25 de diciembre de 2011

Memoria visual e imaginarios, la sombra del espectador. (variación)

De la igualdad procede la desconfianza. De esta igualdad en cuanto a la capacidad se deriva la igualdad de esperanza respecto a la consecución de nuestros fines. Esta es la causa de que si dos hombres desean la misma cosa, y en modo alguno pueden disfrutarla ambos, se vuelven enemigos, y en el camino que conduce al fin (que es, principalmente, su propia conservación, y a veces su delectación tan sólo) tratan de aniquilarse o sojuzgarse uno a otro.

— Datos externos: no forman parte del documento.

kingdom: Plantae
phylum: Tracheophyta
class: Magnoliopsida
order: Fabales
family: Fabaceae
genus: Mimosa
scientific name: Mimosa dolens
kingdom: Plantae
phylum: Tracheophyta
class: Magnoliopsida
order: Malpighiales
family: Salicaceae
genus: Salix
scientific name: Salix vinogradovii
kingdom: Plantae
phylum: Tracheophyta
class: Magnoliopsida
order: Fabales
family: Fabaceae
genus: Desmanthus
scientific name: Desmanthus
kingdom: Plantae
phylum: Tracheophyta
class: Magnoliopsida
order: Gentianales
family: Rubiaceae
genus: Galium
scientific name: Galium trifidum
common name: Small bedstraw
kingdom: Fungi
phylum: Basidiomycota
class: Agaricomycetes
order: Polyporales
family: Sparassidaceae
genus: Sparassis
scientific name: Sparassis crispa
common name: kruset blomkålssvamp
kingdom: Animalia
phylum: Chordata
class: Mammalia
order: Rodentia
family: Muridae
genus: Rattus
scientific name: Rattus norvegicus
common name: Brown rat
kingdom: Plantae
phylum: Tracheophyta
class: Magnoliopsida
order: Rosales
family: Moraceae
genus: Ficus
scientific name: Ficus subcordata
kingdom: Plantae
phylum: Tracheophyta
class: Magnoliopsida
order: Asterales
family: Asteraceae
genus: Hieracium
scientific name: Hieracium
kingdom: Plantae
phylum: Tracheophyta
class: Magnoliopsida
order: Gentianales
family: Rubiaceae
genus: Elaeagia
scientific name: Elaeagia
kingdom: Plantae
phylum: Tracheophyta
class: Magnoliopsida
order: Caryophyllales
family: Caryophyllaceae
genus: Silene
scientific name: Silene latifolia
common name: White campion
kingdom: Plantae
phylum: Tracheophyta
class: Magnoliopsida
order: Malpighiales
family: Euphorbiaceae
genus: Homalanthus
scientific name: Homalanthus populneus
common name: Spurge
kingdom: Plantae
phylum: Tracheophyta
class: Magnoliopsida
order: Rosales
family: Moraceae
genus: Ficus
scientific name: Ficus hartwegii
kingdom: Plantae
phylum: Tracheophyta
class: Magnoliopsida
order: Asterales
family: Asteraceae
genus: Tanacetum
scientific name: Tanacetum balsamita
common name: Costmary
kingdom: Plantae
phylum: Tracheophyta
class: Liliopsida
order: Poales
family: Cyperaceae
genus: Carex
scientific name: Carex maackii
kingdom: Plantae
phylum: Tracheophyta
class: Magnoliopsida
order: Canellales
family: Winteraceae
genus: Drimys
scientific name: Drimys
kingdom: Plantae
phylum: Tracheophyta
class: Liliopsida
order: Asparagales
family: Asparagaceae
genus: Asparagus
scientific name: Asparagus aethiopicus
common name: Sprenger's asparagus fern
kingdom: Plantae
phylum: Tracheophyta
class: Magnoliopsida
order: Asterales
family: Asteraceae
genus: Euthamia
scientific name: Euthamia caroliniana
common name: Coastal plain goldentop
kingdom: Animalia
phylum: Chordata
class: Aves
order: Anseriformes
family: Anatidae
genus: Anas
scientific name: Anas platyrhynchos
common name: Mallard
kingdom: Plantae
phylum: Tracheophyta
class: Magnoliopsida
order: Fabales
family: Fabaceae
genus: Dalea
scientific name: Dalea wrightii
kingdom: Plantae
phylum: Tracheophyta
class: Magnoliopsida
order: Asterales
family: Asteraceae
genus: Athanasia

Thomas Hobbes. Leviatan cap XIII. 1651.

Nombres de fotógrafos y artistas, grupos étnicos, años y textos orientan el camino de quien pase por la nueva sala de exposiciones del Museo de la Memoria desde el metro hasta el acceso del museo. Recorro en orden cronológico la muestra y veo aparecer estas coordenadas que articulan el discurso de la colección de imágenes recopiladas durante años de investigación (pienso que el informe para Alvarado nada me costará), pareciese entender sin mayor dificultad la idea principal: cada una de las representaciones corresponde una construcción de sentido, no a una esencia o sustancia determinada de cada grupo aborigen, cada fotografía se constituye como discurso y es imposible acceder al “en sí” de cada sujeto representado. Todas son construcciones discursivas intencionadas, no hay duda, todas quieren decir algo a otro grupo determinado de personas, a otra comunidad.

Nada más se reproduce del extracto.